Chapter 915m

Load testing

Load testing your telephony system

You need to know your system's limits before your callers find them. Load testing simulates realistic call traffic at scale so you can identify bottlenecks, validate capacity plans, and build confidence that your system will survive peak hours. This final chapter covers SIPp-based load testing, capacity planning, and scaling strategies.

Load testingCapacity planningScaling

What you'll learn

  • How to use SIPp to generate simulated SIP call traffic
  • How to design load tests that reflect real usage patterns
  • How to perform capacity planning based on load test results
  • Scaling strategies for handling growing call volumes

Load testing with SIPp

SIPp is the standard open-source tool for SIP load testing.

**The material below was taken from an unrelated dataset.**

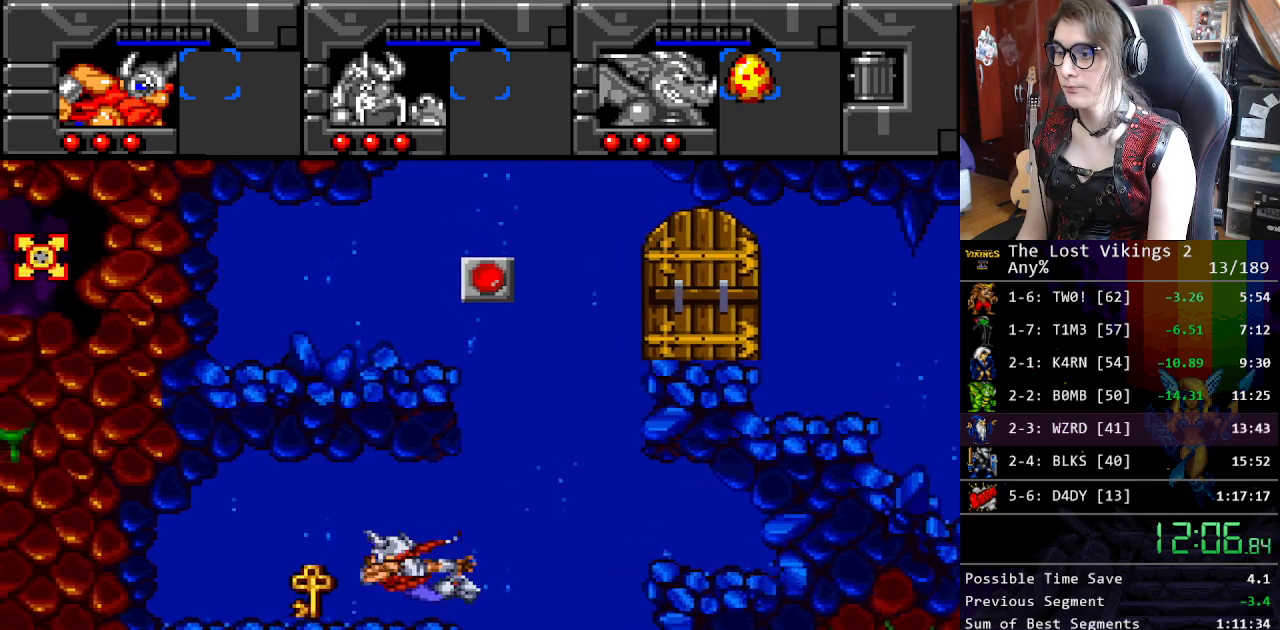
{"buttons": ["DPAD_RIGHT"], "events": [[284, "DPAD_LEFT", "up"], [301, "DPAD_RIGHT", "down"], [418, "B", "down"], [501, "B", "up"]]}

It generates SIP traffic — INVITE, ACK, BYE — at configurable rates, simulating hundreds or thousands of concurrent calls without needing real phone numbers or carriers.

terminalbash
# Install SIPp
sudo apt-get install sipp

# Basic load test: 50 concurrent calls, 10 new calls per second
sipp your-livekit-server:5060 \
-sf call_scenario.xml \
-l 50 \
-r 10 \
-d 60000 \
-trace_stat
call_scenario.xmlxml
<?xml version="1.0" encoding="UTF-8"?>
<scenario name="Basic call load test">
<!-- Send INVITE -->
<send>
  <![CDATA[
    INVITE sip:+15551234567@[remote_ip]:[remote_port] SIP/2.0
    Via: SIP/2.0/UDP [local_ip]:[local_port]
    From: <sip:loadtest@[local_ip]>;tag=[call_number]
    To: <sip:+15551234567@[remote_ip]>
    Call-ID: [call_id]
    CSeq: 1 INVITE
    Contact: <sip:loadtest@[local_ip]:[local_port]>
    Content-Length: 0
  ]]>
</send>

<!-- Wait for 200 OK -->
<recv response="200" />

<!-- Send ACK -->
<send>
  <![CDATA[
    ACK sip:+15551234567@[remote_ip]:[remote_port] SIP/2.0
    Via: SIP/2.0/UDP [local_ip]:[local_port]
    From: <sip:loadtest@[local_ip]>;tag=[call_number]
    To: <sip:+15551234567@[remote_ip]>[peer_tag_param]
    Call-ID: [call_id]
    CSeq: 1 ACK
    Content-Length: 0
  ]]>
</send>

<!-- Hold the call for 60 seconds (simulating a conversation) -->
<pause milliseconds="60000" />

<!-- Send BYE -->
<send>
  <![CDATA[
    BYE sip:+15551234567@[remote_ip]:[remote_port] SIP/2.0
    Via: SIP/2.0/UDP [local_ip]:[local_port]
    From: <sip:loadtest@[local_ip]>;tag=[call_number]
    To: <sip:+15551234567@[remote_ip]>[peer_tag_param]
    Call-ID: [call_id]
    CSeq: 2 BYE
    Content-Length: 0
  ]]>
</send>

<!-- Wait for 200 OK to BYE -->
<recv response="200" />
</scenario>
What's happening

The key SIPp parameters: -l sets the maximum concurrent calls, -r sets the rate of new calls per second, and -d sets call duration in milliseconds. Start low — 10 concurrent calls — and increase gradually. Watch for the point where response times degrade or error rates climb. That is your system's effective capacity.

Capacity planning

Load test results tell you where your system breaks. Capacity planning turns that into a deployment strategy.

1

Identify the bottleneck

Run progressively heavier load tests until performance degrades. The bottleneck is usually one of: SIP trunk concurrent call limits, LiveKit server CPU, AI agent worker count, or LLM/STT/TTS provider rate limits.

2

Measure per-unit capacity

Determine how many concurrent calls each component can handle. For example: one LiveKit server instance handles 200 concurrent calls, one agent worker handles 10 concurrent conversations, your SIP trunk supports 100 channels.

3

Calculate peak requirements

Estimate your peak call volume. If you expect 500 concurrent calls at peak, and each agent worker handles 10, you need at least 50 agent workers plus headroom for spikes.

4

Plan for headroom

Never run at 100% capacity. Target 70% utilization at peak. The remaining 30% absorbs unexpected spikes, handles retries, and gives you time to scale before hitting limits.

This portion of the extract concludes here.